Substring is a sequence of characters within a string. In Python we can get different types of substrings using slicing operation.
Syntax of Python substring:
string[start:end:step]
start: Starting index of the substring. The substring will include the character of this index. Starting index will be 0 if not specified.
end: End index of the substring. The substring will not include the character of this index. If not specified or the specified value exceeds the length of the original string, the end index will be set to the length of the string.

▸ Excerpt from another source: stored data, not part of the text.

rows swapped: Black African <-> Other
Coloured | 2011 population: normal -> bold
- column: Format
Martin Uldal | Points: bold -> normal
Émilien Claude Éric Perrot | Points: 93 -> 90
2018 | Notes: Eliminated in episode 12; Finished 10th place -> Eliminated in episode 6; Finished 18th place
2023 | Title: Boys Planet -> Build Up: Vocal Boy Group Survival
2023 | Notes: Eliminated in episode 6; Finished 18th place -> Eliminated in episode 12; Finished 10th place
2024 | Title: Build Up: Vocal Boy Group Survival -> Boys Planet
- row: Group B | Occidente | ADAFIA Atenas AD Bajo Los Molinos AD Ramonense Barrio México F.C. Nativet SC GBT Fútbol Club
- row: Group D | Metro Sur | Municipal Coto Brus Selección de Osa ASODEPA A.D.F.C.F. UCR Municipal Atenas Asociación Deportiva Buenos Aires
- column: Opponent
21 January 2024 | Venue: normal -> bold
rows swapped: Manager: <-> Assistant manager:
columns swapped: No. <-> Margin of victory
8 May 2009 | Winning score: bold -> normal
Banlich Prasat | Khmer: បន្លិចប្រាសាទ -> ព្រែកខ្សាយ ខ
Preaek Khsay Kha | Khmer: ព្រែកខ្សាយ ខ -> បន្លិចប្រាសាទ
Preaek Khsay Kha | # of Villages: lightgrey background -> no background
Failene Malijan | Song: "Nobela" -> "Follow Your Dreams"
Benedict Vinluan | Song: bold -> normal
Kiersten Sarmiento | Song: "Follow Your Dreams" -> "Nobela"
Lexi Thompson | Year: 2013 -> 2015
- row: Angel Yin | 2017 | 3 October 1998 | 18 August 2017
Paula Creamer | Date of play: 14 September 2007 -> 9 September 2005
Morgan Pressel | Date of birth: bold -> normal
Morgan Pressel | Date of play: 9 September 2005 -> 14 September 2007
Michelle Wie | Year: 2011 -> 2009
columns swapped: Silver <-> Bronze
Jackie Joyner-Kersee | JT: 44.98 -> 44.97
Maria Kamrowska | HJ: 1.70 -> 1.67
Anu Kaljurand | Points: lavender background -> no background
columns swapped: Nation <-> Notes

step: ‘step‘ specifies the difference between the indexes of two consecutive characters included in the substring. If ‘step‘ is specified as 1, all characters within the range of ‘start‘ and ‘end‘ will be included in the substring. If ‘step’ is specified as 2, then the alternate characters will be included. And so on. If not specified, default value is 1.
These index values can be both positive and negative. We all familiar with positive indexing. The diagram below shows positive and negative indexing of the characters within a string.
Substring Examples
First 7 characters
str = "qnaplusdotcom"
print(str[:7])
Output:
qnaplus
the statement, str[:7], returns the first 7 characters of the original string str. The start index is not specified here – assumed to be 0. So the statement, str[0:7] will return the same substring.
Substring of length 7 starting from index 3
str = "qnaplusdotcom"
print(str[3:10])
Output:
plusdot
Here the ‘start‘ index is specified as 3 and the ‘end‘ index as 10 (3+7). The substring will have the characters starting from index 3 to 9 (end-1).
All characters except first 3
str = "qnaplusdotcom"
print(str[3:])
Output:
plusdotcom
Here the substring starts from index 3 – leaving first 3 characters with index 0, 1 and 2. As the ‘end‘ index is not specified, it is considered as the length of the string.
Last 3 characters
str = "qnaplusdotcom"
print(str[-3:])
Output:
com
As mentioned earlier, -3 represents the third last character of the original string. So the statement, str[-3:], returns all characters starting from third last character.
All but last 3 characters
str = "qnaplusdotcom"
print(str[:-3])
Output:
qnaplusdot
The statement, str[:-3], returns all characters starting from index 0 to -4 (-3-1).